Go through the entries, filter for the word "výrobu", and copy every line that has it.

■ Material provided:
*** Block opens ***

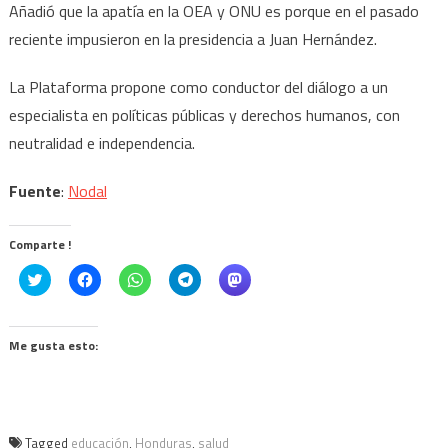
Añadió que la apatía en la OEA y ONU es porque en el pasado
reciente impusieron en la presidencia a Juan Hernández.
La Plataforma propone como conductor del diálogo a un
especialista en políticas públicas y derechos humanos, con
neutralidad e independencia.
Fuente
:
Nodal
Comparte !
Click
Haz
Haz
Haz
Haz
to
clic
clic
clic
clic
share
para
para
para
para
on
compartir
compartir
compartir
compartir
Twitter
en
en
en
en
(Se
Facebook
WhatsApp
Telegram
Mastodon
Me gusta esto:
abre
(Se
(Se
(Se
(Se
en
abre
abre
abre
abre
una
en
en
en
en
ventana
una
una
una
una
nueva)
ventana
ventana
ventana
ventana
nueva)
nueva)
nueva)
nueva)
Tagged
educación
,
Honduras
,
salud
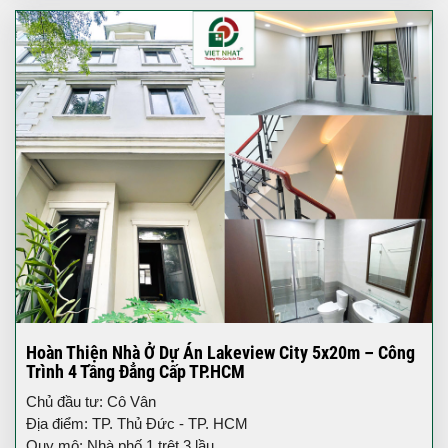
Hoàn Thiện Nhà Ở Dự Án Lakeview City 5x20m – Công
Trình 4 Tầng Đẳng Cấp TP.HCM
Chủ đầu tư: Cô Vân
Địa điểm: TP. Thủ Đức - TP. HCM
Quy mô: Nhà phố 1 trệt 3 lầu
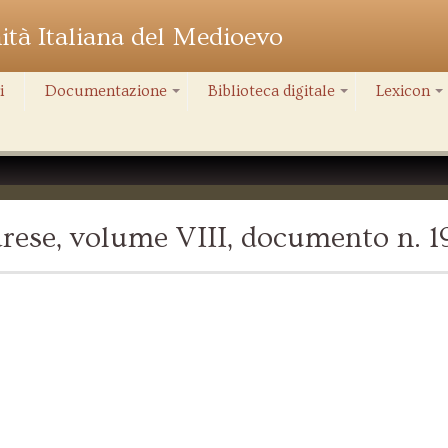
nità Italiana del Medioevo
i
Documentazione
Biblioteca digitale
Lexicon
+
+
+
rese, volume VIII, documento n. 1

*** Block closes ***
*** Block opens ***

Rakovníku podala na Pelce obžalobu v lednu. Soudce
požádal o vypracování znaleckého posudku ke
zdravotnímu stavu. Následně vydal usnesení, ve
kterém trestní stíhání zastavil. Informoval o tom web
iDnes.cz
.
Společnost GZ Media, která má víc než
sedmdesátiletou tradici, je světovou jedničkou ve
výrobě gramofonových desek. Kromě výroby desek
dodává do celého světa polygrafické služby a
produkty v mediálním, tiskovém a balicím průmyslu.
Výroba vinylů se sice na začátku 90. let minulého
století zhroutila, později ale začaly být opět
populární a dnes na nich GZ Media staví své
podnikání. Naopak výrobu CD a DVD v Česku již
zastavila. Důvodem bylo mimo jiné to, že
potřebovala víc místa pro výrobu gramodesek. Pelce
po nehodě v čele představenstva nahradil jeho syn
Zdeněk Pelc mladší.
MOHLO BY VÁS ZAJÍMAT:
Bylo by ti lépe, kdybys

*** Block closes ***
*** Block opens ***

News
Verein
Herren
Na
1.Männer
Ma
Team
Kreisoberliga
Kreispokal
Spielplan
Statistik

*** Block closes ***

■ Your response:
podnikání. Naopak výrobu CD a DVD v Česku již
potřebovala víc místa pro výrobu gramodesek. Pelce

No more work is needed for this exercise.